• _Problem description_
Answer these about the passage on the RL agent's state space:
(a) What does the passage call the state space's role for the agent?
(b) How many components make up the state space?
(c) Which components are used for obstacle detection?

• _Excerpted passage_
↓
This section discusses the design of the RL-agent. Staring Design of state space and action space in section A. Design and specifications of reward function is descripted in section B.
A. State Space & Action Space
State space is the only interpretation of environment for the agent. Therefore, it must be composed of factors consistent enough for agent to make sense of its environment, in terms of problem identification.
Therefore, to approximate the desired policy a continuous state space is designed to ensure localization and mobility towards the goal along with obstacle detection. State space consist of following 7 components:
- robot’s base position
- robot’s orientation
- distance to goal
- robot’s linear velocity
- robot’s angular velocity
- active lidar ray
- lidar hit point
Component i-iii are to add localization, component iv and v ensures mobility in the direction of goal and to add obstacle detection components vi and vii are utilized.
↑
• _Dataset entries_
↓
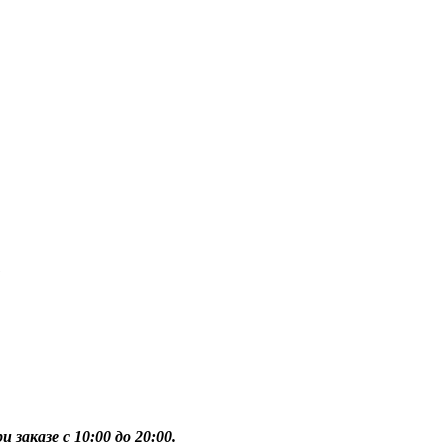
1
 заказе с 10:00 до 20:00.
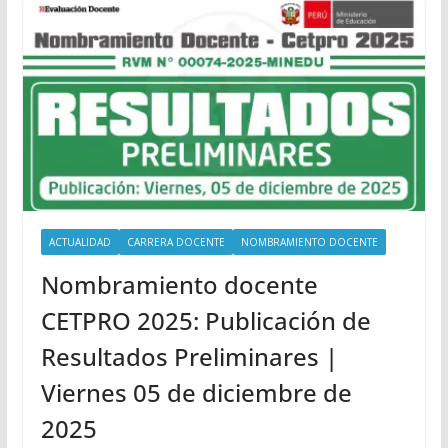
ACTUALIDAD
CARRERA DOCENTE
NOMBRAMIENTO DOCENTE
Nombramiento docente
CETPRO 2025: Publicación de
Resultados Preliminares |
Viernes 05 de diciembre de
2025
↑
• _Solved problem_
(a) It is the agent's only interpretation of the environment.
(b) Seven.
(c) The active lidar ray and the lidar hit point.